In East Jerusalem, where the municipal planning apparatus allocated just 7 percent of new housing approvals to a population that makes up roughly 40 percent of the city, demolitions rarely announce themselves as policy. They arrive as a court order, a fine, or, as Fayez Awad experienced, an excavator at the door of a home that a biblically-themed park plan has been working to erase for two decades.
Awad, 58, returned from Friday prayers in late May to find a crew tearing through the lower floors of his Silwan home, according to a BBC report by Middle East correspondent Yolande Knell. "They destroyed the future," he told her. The lower two stories, built in 2018 and held under a court-issued stay, had been his family's only remaining rooms in al-Bustan, a tight grid of stone houses on the slopes below the Old City walls.
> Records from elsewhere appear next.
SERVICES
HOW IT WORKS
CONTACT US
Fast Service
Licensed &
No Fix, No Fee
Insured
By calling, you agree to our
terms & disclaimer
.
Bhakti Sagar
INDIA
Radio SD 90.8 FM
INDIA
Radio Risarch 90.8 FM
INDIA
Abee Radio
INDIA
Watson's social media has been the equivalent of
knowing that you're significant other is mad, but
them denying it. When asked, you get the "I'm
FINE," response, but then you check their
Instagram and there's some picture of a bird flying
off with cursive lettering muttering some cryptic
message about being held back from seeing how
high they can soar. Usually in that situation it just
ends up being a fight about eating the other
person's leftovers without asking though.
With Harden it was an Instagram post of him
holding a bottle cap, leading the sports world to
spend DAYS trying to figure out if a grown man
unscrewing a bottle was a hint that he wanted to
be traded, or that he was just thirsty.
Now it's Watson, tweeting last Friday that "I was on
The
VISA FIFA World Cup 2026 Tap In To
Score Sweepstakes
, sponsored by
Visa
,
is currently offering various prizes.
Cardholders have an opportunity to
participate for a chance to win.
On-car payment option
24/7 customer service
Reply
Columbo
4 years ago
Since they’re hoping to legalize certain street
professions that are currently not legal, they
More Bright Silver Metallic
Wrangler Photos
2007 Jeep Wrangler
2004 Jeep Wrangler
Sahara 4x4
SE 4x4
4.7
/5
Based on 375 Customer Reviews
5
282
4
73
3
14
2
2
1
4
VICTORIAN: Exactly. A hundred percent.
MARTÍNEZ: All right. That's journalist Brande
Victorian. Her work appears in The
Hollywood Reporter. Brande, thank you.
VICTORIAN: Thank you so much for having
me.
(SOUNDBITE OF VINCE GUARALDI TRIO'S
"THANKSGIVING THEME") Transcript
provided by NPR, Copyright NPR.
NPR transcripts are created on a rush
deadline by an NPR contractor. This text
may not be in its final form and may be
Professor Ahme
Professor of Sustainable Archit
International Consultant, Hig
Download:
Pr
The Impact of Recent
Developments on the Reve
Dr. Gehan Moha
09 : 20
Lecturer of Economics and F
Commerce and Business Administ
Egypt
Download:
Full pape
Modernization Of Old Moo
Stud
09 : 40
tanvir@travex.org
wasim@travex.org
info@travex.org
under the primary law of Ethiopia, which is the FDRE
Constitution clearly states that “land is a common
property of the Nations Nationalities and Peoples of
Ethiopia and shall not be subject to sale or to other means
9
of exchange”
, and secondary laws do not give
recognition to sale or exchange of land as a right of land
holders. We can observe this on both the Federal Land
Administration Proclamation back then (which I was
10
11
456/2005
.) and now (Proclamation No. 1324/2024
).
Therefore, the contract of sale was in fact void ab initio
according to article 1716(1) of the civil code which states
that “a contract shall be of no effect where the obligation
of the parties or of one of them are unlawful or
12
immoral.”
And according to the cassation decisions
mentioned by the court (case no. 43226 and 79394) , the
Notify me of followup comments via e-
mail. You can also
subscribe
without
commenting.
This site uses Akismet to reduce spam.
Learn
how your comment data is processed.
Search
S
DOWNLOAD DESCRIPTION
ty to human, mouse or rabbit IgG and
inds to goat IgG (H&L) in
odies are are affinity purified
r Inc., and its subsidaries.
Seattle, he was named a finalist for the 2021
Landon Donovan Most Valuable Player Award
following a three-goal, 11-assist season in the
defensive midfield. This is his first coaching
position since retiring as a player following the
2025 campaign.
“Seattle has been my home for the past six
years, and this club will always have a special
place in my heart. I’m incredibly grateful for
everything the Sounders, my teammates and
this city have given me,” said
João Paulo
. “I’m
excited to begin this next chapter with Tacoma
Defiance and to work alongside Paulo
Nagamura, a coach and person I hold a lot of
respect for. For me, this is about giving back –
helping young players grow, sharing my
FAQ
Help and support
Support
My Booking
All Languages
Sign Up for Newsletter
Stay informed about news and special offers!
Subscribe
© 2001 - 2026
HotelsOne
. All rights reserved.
Knell's reporting places the Awad home among 59 properties destroyed in the al-Bustan area since late 2023. The Jerusalem Municipality has pursued plans for roughly 20 years to convert the neighborhood into a settler-run, Old-Testament-themed public park called King's Garden, to be managed by a Jewish settler organization.
The 7 percent figure comes from Bimkom, an Israeli human rights group that tracks planning and housing. In 2025, only 7 percent of new housing approved in Jerusalem went to Palestinian residents, the group found, even though Palestinians account for roughly 40 percent of the city's population — roughly one new Palestinian housing unit for every six built for Jewish Israelis. Read alongside the demolition count, the disparity reframes al-Bustan from a local dispute into a structural outcome. Displacement is not an accident of court rulings. It is the running product of a permit regime that allocates new rooms at a fraction of the rate given to a population that already lives there.
The mechanism is older than any single demolition. The 2018 East Jerusalem land registration process, according to Bimkom and cited in the BBC's reporting, has functioned less as a bureaucratic procedure than as a tool for large-scale land appropriation and Palestinian displacement. UN monitors have logged roughly 200 Palestinian households, around 900 people, in active eviction cases in Israeli courts, most filed by settler organizations. The Basha family, whose historic building sits adjacent to an ultra-Orthodox yeshiva in the Old City, faces a court order to vacate that would leave about 12 relatives, mostly elderly, on the street; a temporary injunction is pending appeal.
The Jerusalem Municipality, asked by the BBC about King's Garden, said it was working "for the benefit of all city residents" in a zone suffering a shortage of open public spaces. That stated rationale deserves to be heard in full. It also sits uneasily next to two facts the same article documents: that the park is to be operated by a settler organization, and that no comparable, well-resourced public-space initiative has been announced for the Palestinian neighborhoods losing the housing stock the plan is meant to replace.
International law is unambiguous on the framework. The BBC reports, in line with mainstream international consensus, that settlements and the forced transfer of a population from occupied land are illegal under international law. Israel contests the framing. So does much of the East Jerusalem planning apparatus on the ground, where demolitions are recorded as enforcement of building codes, not as the slow relocation of a community. The al-Bustan numbers suggest the larger effect is what the law names it: transfer, by paperwork as much as by excavator.
The pattern is not confined to one neighborhood. The Jerusalem District planning committee has approved a long-delayed ultra-Orthodox yeshiva at the entrance to Sheikh Jarrah, a Palestinian neighborhood that has already produced eviction battles watched around the world. The Israeli government has set up an inter-ministry team to explore the seizure of dozens of Palestinian-owned properties near the Chain Gate, the entrance to the al-Aqsa compound, the BBC reported. Peace Now's Yonatan Mizrahi, who tracks settlement activity, and Aviv Tatarsky of Ir Amim, who specializes in Jerusalem, both treat al-Bustan and these other sites as pieces of one planning logic, not separate skirmishes.
What remains to be seen is whether the demolitions pause, and what shape "legitimate planning" could take in a contested city. The European Union, asked by the BBC about recent moves, called the situation in East Jerusalem and Silwan specifically "dire" and reiterated strong opposition to settlement policy. The municipality has not committed to a timeline for King's Garden construction. Awad, for now, is living on the remaining floor of his home, calculating the tens of thousands of dollars in fines the city would charge if he tears down what is left himself.